Teach us to number our days aright, that we may gain a heart of wisdom. Psalm 90:12
I picked it up from my friend Ken Gaydos, and I suspect that he got the idea from someone he had heard. It’s concluding an interview with the question, “If you could live your life all over again, what would you do differently?”
In his book, Who Switched the Price Tags?, Tony Campolo tells about a survey in which people over age 95 were asked that same question, “If you could live your life over again, what would you do differently?” Most of the responses fell into three categories. Most people wished they had risked more. For them life had been too safe, too calculated. They fell into a routine and were afraid to break out of it‑‑same job, same neighborhood, same environment, same routine, day in and day out. They wonder what adventures they missed because they were fearful of leaving the security of the routine behind.
Others wished that they had concentrated more on what was really important. For them, life had been filled with the details of the routine. The good had become the enemy of the best. As they grew older their schedule became more compressed with each passing year, and they look back and say to themselves, “Is this all there is to life?”
The third category of people expressed the feeling they wished they had done something worthwhile which would have lived on long after they died. Such was not the English missionary, what Donald Cole, tells about. She had no family, and upon her death in a faraway country, natives sold everything she possessed, and when sod grew over her grave, it was as if she had never existed. Well, not quite. You see, she had invested herself in the lives of the group she served. She taught them to read and write. She taught them a knowledge of the Word of God, and when Donald Cole later arrived where she had lived, she found a solid legacy of faith in the lives of these people. She left behind a testimony to her life, a living legacy in flesh and blood.

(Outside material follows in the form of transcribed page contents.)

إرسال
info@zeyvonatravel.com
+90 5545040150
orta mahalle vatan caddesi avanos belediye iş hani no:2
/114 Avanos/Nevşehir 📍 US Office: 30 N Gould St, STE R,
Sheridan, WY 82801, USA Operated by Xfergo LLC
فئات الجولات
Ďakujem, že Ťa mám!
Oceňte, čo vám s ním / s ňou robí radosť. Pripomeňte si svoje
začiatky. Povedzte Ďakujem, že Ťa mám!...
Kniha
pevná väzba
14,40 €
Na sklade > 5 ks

“If you could live your live over again, what would you do differently?” Dr. Harold Lindsell was a gifted Bible scholar and author. When he answered that question, he surprisingly said that he would study Hebrew and Greek, something he had never been able to do, in spite of the fact that his knowledge of the Word far surpasses the knowledge of most men who teach those languages.
When I asked the late Oswald Sanders the question, then 85 years of age, a one‑time attorney turned missionary statesman and Bible college president, he surprisingly said he would not do anything differently. He had no regrets having served the Lord. For him life had been an adventure and he had well invested his life for the cause of Jesus Christ.

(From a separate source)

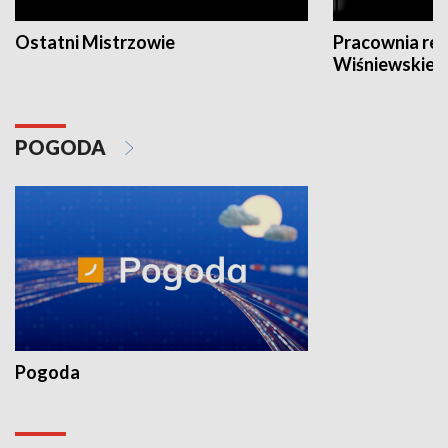
Ostatni Mistrzowie
Pracownia re
Wiśniewskieg
POGODA
Pogoda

There is one more person of whom I would like to ask that question. It is you, friend. If you could live your life all over again, what would you do differently? Now think carefully before you answer. In some cases, what’s done is done, but in other cases, what you would do, if you could do it over again, can yet be done. What’s to keep you from doing an in-flight correction and begin to move towards that goal? Instead of decrying what you haven’t done or weren’t able to do, focus on what you need to do and what God wants you to do. You can still make a difference. Until your frail body has been deprived of life and breath, it’s never too late to start over again.